━━━━━ Records shown

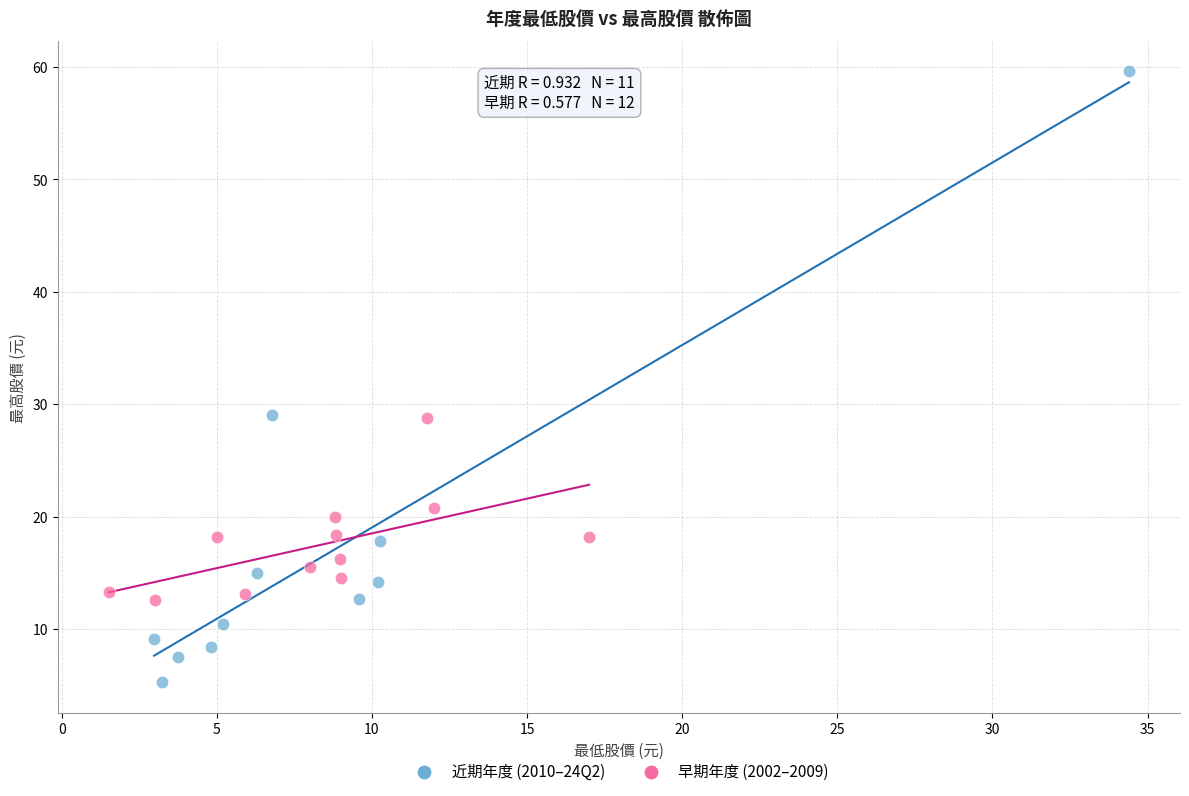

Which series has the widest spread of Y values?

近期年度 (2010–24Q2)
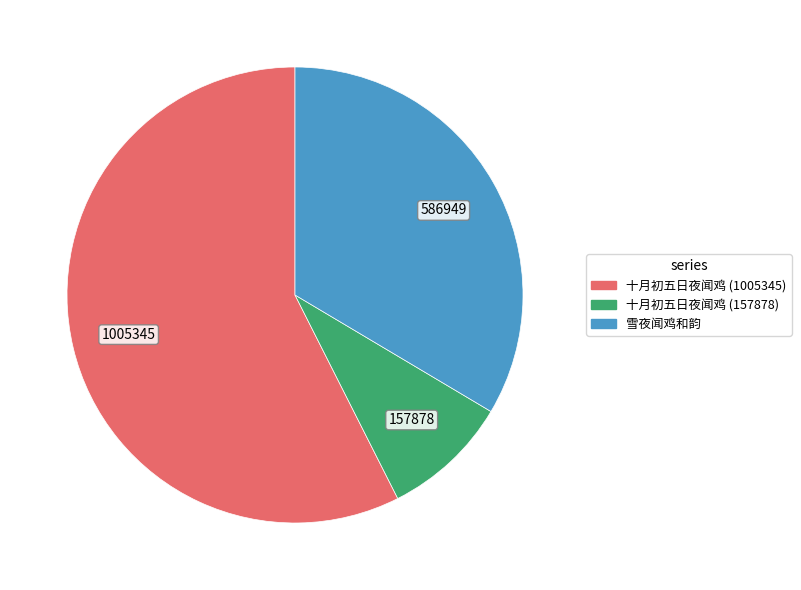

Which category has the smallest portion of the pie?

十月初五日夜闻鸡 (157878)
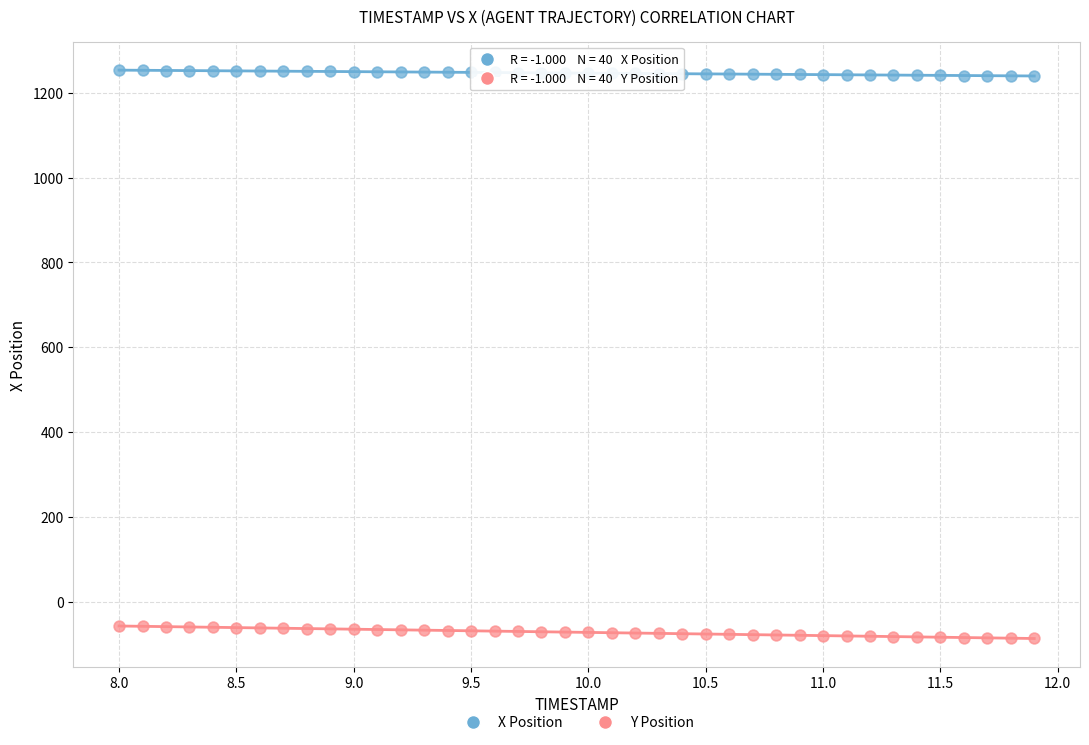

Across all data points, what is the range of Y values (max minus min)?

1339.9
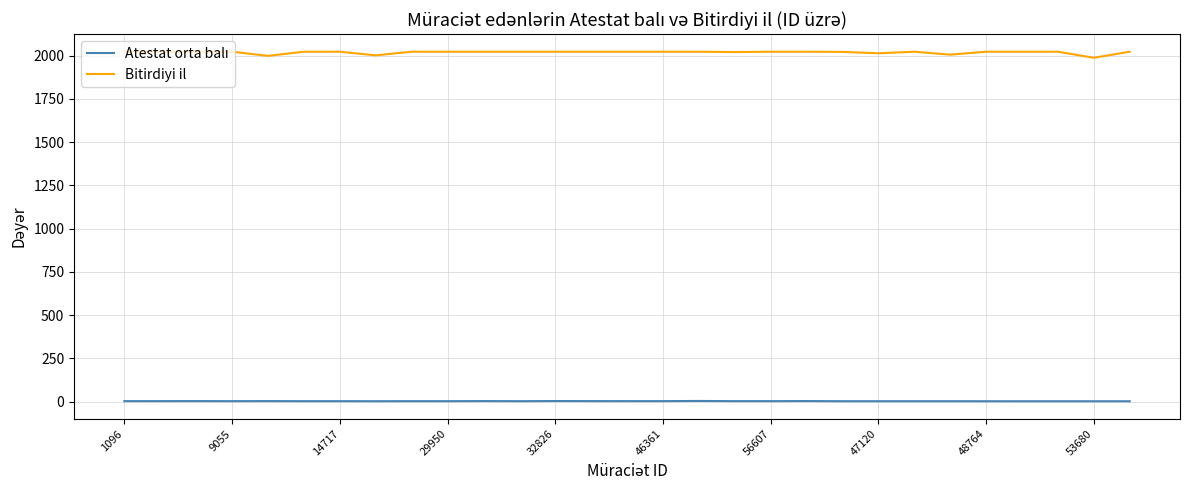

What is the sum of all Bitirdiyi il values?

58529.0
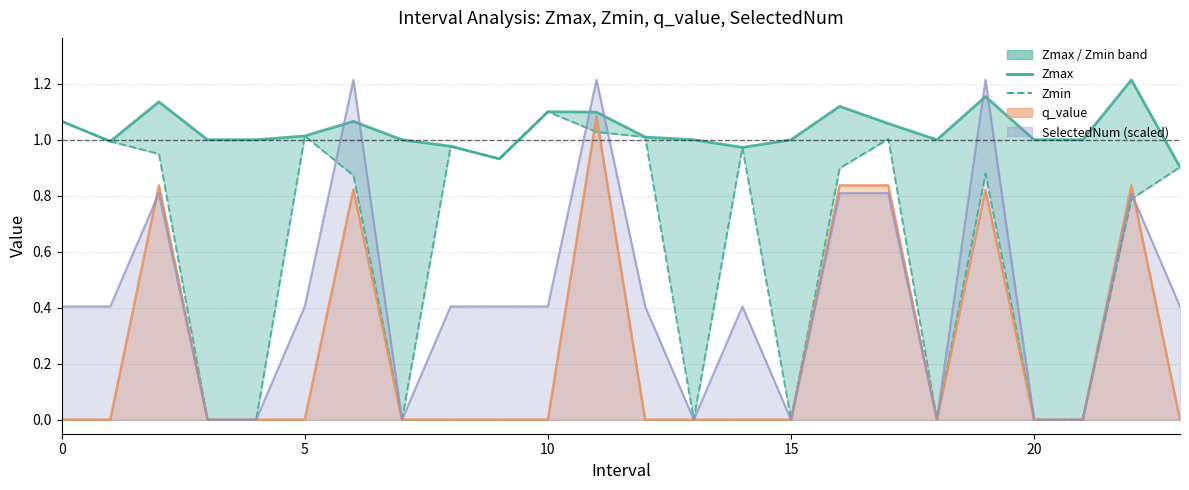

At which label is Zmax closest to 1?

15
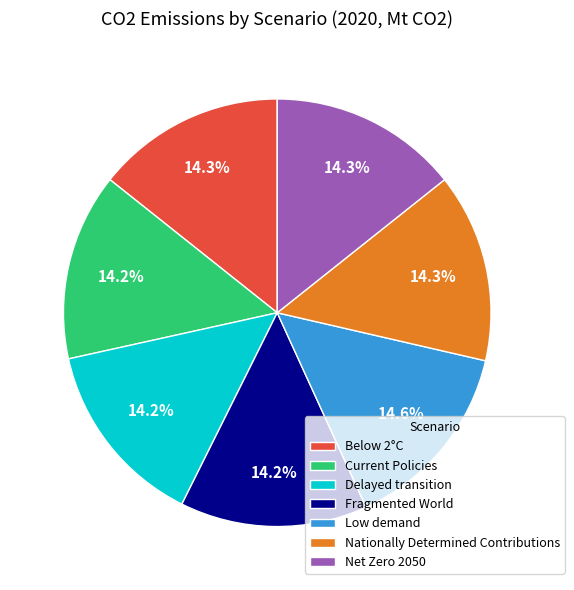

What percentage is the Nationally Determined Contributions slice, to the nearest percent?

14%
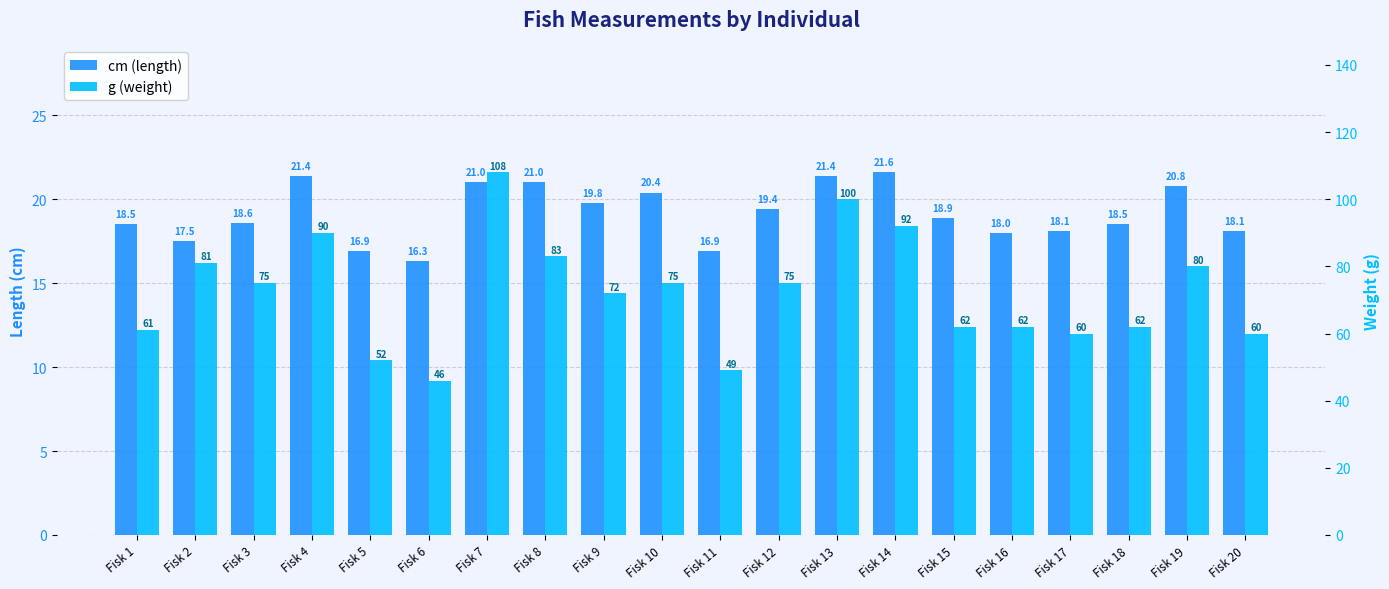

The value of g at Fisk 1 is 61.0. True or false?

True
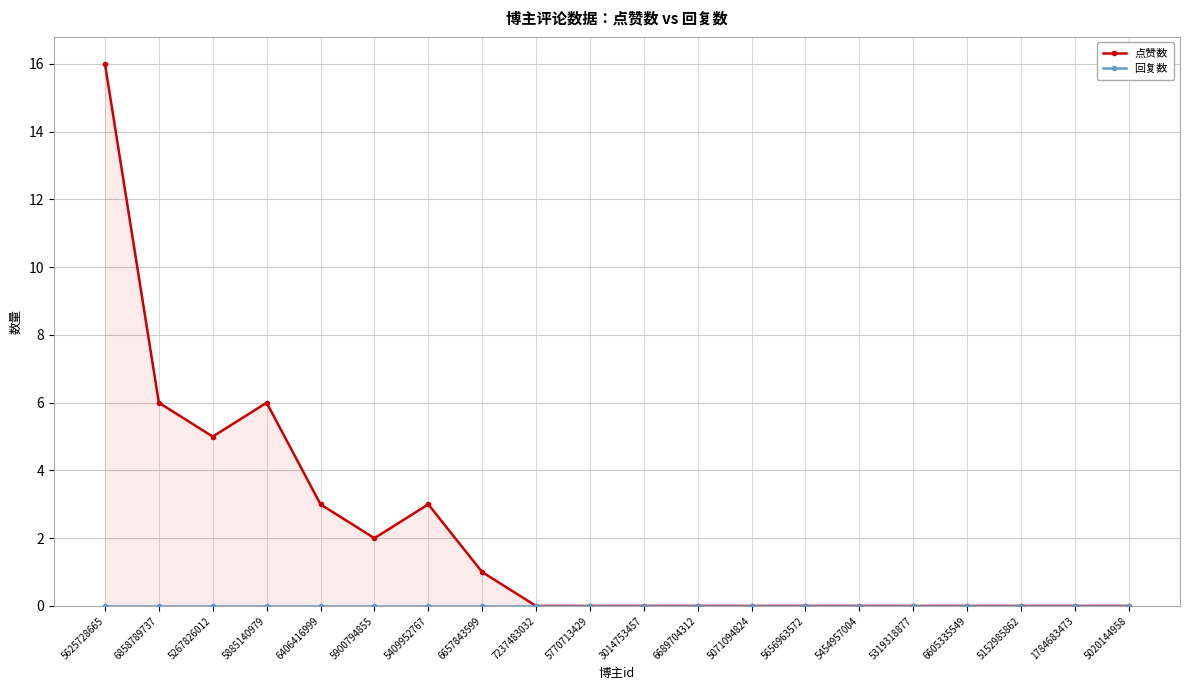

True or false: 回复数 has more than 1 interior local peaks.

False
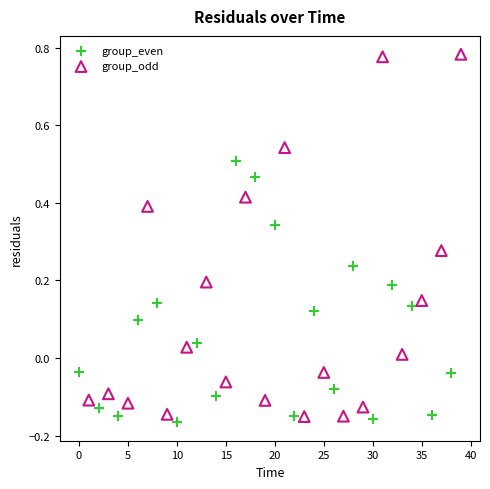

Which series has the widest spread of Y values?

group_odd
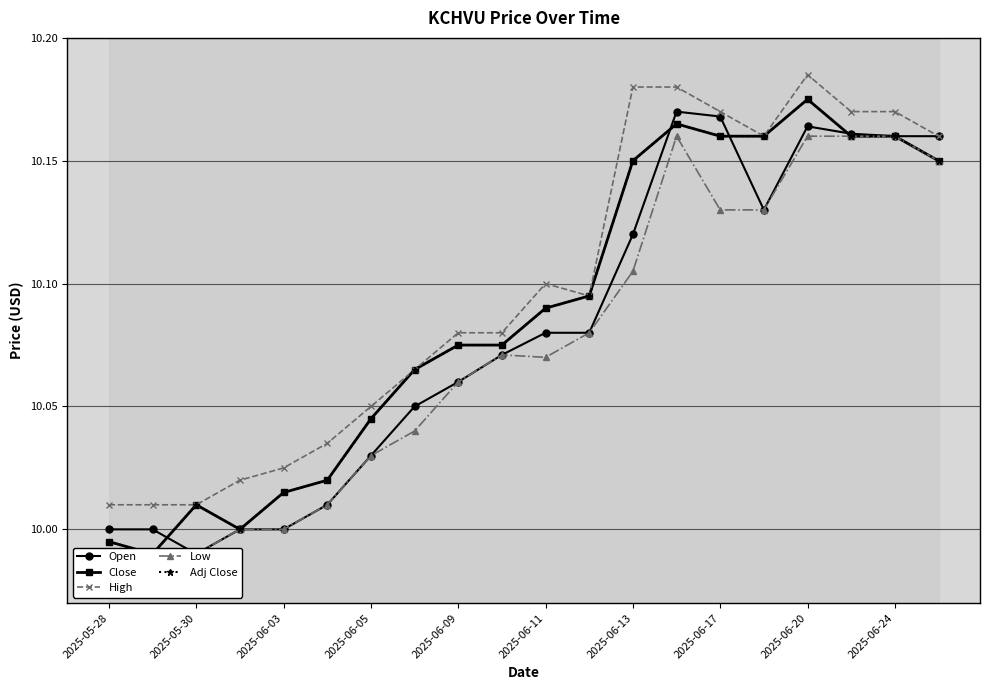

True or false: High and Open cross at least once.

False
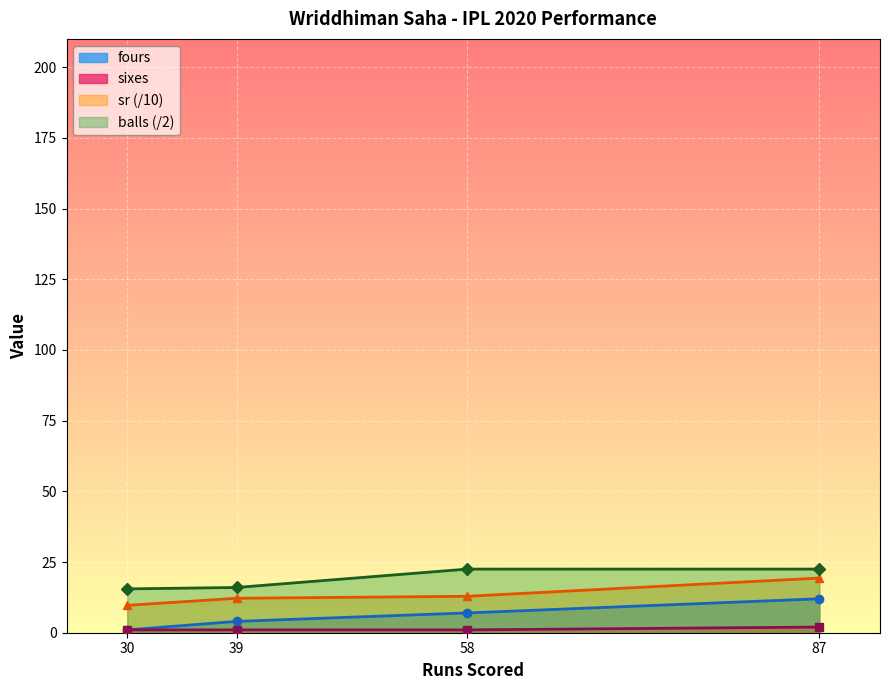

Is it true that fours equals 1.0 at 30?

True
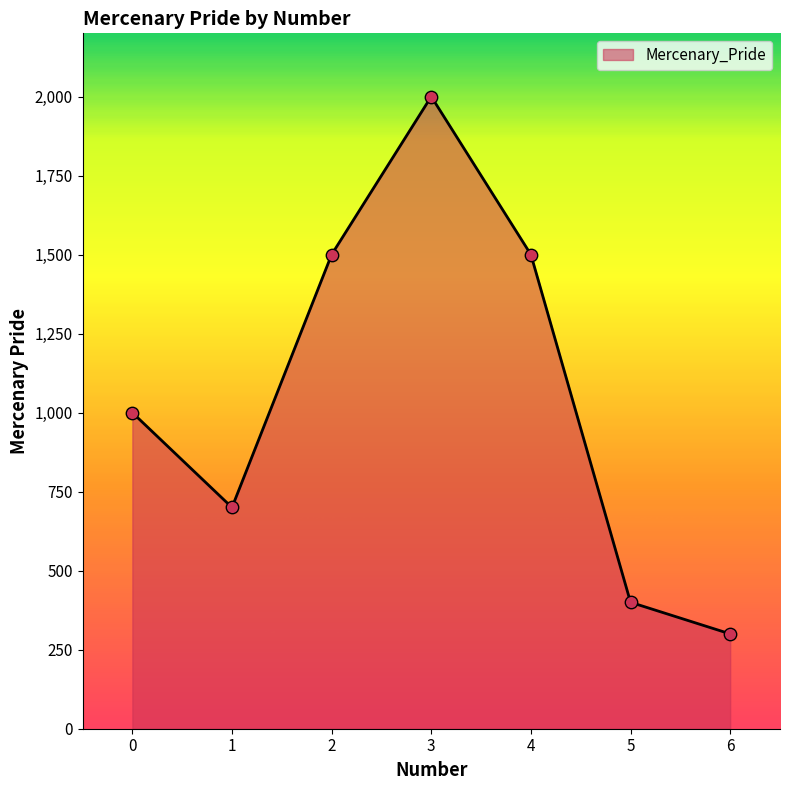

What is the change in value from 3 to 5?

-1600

━━━━━━━━━━

# Activity
Render the material above as a two-column Markdown table headed No. and Entry, giving each non-blank line its own numbered row. Leave the pictures out.

# Result of this task
| No. | Entry |
|---|---|
| 1 | Which series has the widest spread of Y values? |
| 2 | 近期年度 (2010–24Q2) |
| 3 | Which category has the smallest portion of the pie? |
| 4 | 十月初五日夜闻鸡 (157878) |
| 5 | Across all data points, what is the range of Y values (max minus min)? |
| 6 | 1339.9 |
| 7 | What is the sum of all Bitirdiyi il values? |
| 8 | 58529.0 |
| 9 | At which label is Zmax closest to 1? |
| 10 | 15 |
| 11 | What percentage is the Nationally Determined Contributions slice, to the nearest percent? |
| 12 | 14% |
| 13 | The value of g at Fisk 1 is 61.0. True or false? |
| 14 | True |
| 15 | True or false: 回复数 has more than 1 interior local peaks. |
| 16 | False |
| 17 | Which series has the widest spread of Y values? |
| 18 | group_odd |
| 19 | True or false: High and Open cross at least once. |
| 20 | False |
| 21 | Is it true that fours equals 1.0 at 30? |
| 22 | True |
| 23 | What is the change in value from 3 to 5? |
| 24 | -1600 |